Politics

Key New York Democratic Party subcommittee opposed resolution on LGBTQ+ education

The state Democratic Committee adopted the resolution, but not before a party leader rehashed GOP talking points to argue against it.

Vice Chair Jason Clark, fourth from right at the table, worried aloud how adopting the resolution would play for Republicans.

Vice Chair Jason Clark, fourth from right at the table, worried aloud how adopting the resolution would play for Republicans. Screengrab of state Committee meeting from Benjamin Yee/Facebook

Democrats celebrated the adoption of a resolution by the state Democratic Committee on Thursday urging lawmakers and the governor to approve a statewide LGBTQ+ curriculum for public schools.
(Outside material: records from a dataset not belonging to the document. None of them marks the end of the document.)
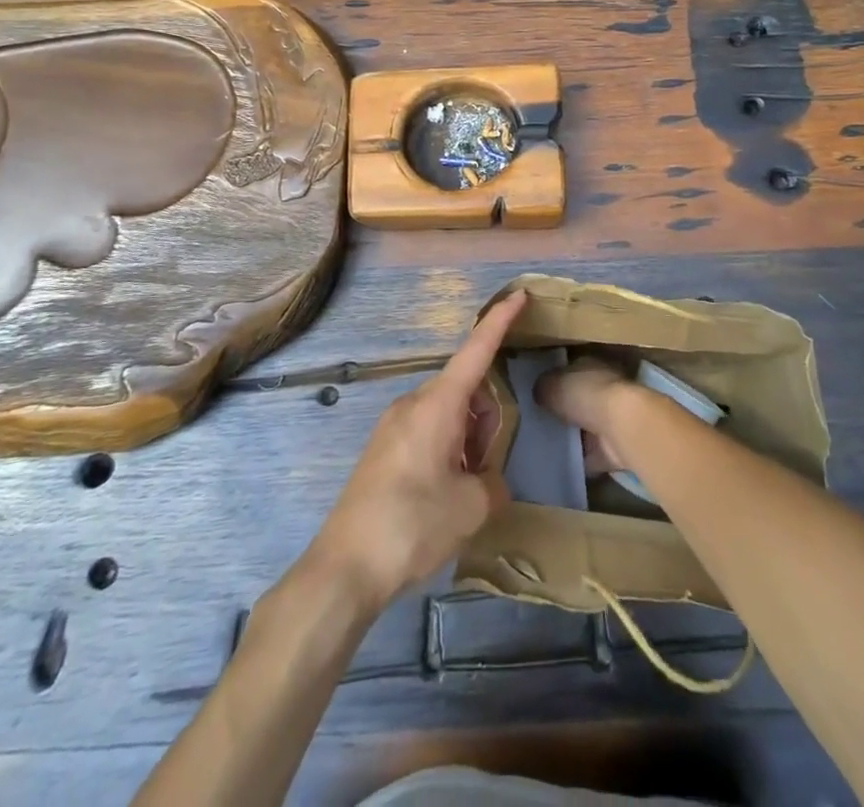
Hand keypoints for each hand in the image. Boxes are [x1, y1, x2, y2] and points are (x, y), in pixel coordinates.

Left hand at [308, 290, 526, 610]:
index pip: (476, 350)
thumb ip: (493, 482)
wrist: (344, 568)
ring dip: (468, 439)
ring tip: (462, 491)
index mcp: (437, 404)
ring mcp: (394, 424)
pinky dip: (448, 449)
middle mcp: (413, 403)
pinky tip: (441, 495)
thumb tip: (485, 479)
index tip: (519, 294)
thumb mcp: (471, 506)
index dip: (500, 321)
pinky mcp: (383, 449)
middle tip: (485, 470)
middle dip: (488, 418)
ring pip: (449, 414)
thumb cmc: (412, 525)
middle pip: (467, 390)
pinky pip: (428, 432)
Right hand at [535, 356, 645, 475]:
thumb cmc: (586, 394)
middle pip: (578, 400)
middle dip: (562, 410)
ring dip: (573, 436)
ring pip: (586, 427)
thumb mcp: (553, 385)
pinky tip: (559, 466)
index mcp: (589, 365)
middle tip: (537, 422)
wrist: (622, 426)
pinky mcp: (615, 447)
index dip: (553, 382)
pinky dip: (580, 461)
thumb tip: (537, 393)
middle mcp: (603, 388)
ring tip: (544, 445)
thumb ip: (543, 388)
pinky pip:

But before the full committee voted on it, a key subcommittee voted to table the resolution, with its chair rehashing GOP talking points against bail reform and gun control as a reason to table it.

During the executive committee meeting of the state Democrats, which met before the full meeting to set the agenda, state committee Vice Chair Jason Clark of St. Lawrence County argued that the state party should be focused on taking back the House. He said that adopting the LGBTQ+ resolution would provide Republicans a line of attack against Democratic candidates in moderate and swing districts, potentially costing them the seats. Clark chairs the resolutions subcommittee, which offers recommendations on how to proceed on proposed resolutions, and said its members voted 6-1 to recommend tabling it despite agreeing with the spirit of the resolution. 
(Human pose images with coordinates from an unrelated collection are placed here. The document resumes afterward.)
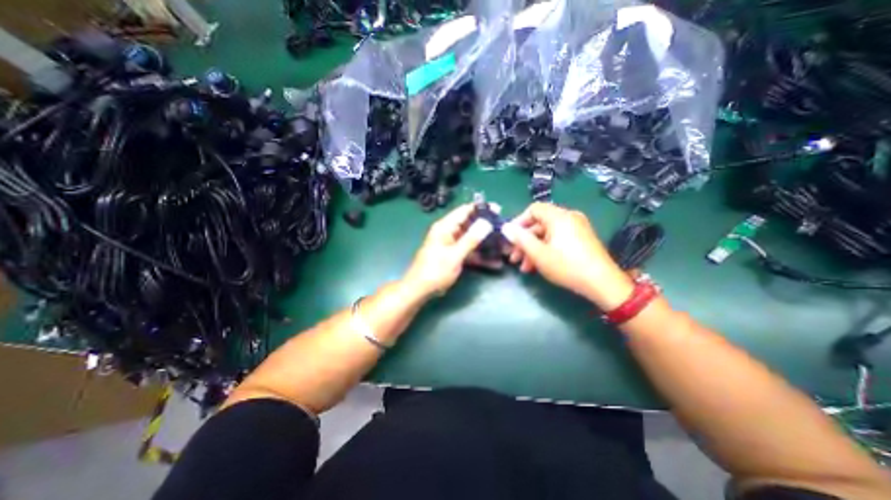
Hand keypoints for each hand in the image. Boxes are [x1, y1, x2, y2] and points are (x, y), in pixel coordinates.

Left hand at [407, 202, 500, 297]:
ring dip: (486, 244)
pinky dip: (480, 256)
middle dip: (487, 228)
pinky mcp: (454, 256)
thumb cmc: (435, 271)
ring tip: (504, 246)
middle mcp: (448, 233)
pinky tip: (495, 263)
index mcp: (445, 227)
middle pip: (470, 225)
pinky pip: (469, 252)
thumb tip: (486, 222)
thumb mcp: (455, 255)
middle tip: (505, 230)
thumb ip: (471, 239)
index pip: (464, 211)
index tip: (498, 209)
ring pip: (472, 240)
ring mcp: (452, 245)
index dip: (481, 209)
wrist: (420, 290)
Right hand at [504, 203, 636, 308]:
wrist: (603, 284)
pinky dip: (546, 249)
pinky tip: (538, 266)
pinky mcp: (581, 239)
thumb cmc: (567, 267)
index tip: (510, 238)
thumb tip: (505, 227)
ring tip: (524, 268)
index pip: (533, 209)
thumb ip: (520, 239)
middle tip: (514, 258)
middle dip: (524, 241)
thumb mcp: (539, 254)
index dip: (518, 222)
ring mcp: (577, 228)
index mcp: (559, 217)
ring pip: (547, 234)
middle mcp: (569, 218)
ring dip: (533, 249)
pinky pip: (557, 239)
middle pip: (539, 224)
“What we’re concerned about is that the Republicans and the think tank leaders of the extreme right can weaponize a resolution like this to work against us,” Clark said. “Whereas we’re all very well-intended and we’ve got a great spirit behind the message of this resolution, we also know that hillbilly America does not. And that’s what we need to overcome over the course of the next several months moving into the next election cycle.” 

Clark compared adopting the resolution on LGBTQ+ education to the state’s approval of the SAFE Act restricting guns in 2013 and elimination of most cash bail in 2019, which Republicans heavily attacked and contributed to electoral losses for Democrats in ensuing years. “The hate-mongering and fear-mongering, particularly in rural New York and the suburbs, is very real,” Clark said. He referenced GOP talking points about a link between crime and bail reform that Democrats would allow “these rapists and murderers and thieves and everybody… to get let out on bail” who would then be “breaking into homes.” Clark was clear he disagreed with the messaging, but asserted that it has helped Republicans.

The rationale met fierce condemnation, with state Committee Member Émilia Decaudin, the first openly trans member of the state committee, calling Clark a “coward” during the course of his explanation. State Committee Member John Scott, who introduced the resolution, offered a strong rebuke of Clark’s comments. “I take umbrage with the fact that in the same argument, you equated rapists, criminals, to the queer community,” Scott said. “And in that, in that speech you just gave Jason, you didn’t mention the spirit, the breadth, any little bit of it – you talked about critical race theory, you talked about Republicans.” He said that his resolution was about “the safety of our children.” And Scott rejected the argument Clark made about the underlying politics. “We are letting the Republicans dictate the conversation yet again, just like they did with bail reform,” he said to applause. “We can either as New York Democrats be leaders on this issue, or can here vote and say that we are the same as Ron DeSantis and Florida Republicans.”

Florida infamously approved what has been dubbed the “Don’t Say Gay” law that curtailed any discussion of gender identity and sexuality up to grade 12 in schools.

In Republican-controlled states like Florida, Texas and Tennessee, trans rights have also come under attack by local lawmakers who have been passing laws limiting access to gender affirming care for children and labeling such care as abuse that would allow the state to take kids away from their parents. Before the executive committee voted to advance the resolution, which the full committee would adopt soon after, Vice Chair Emily Giske offered some final thoughts. A prominent lobbyist with the firm Bolton St. Johns, she was the first LGBTQ+ person to become a vice chair of the state party. “The LGBTQ community is the Democratic Party,” Giske said. “We live everywhere, in all 62 counties, and we always stand up for what’s right. And this is right.”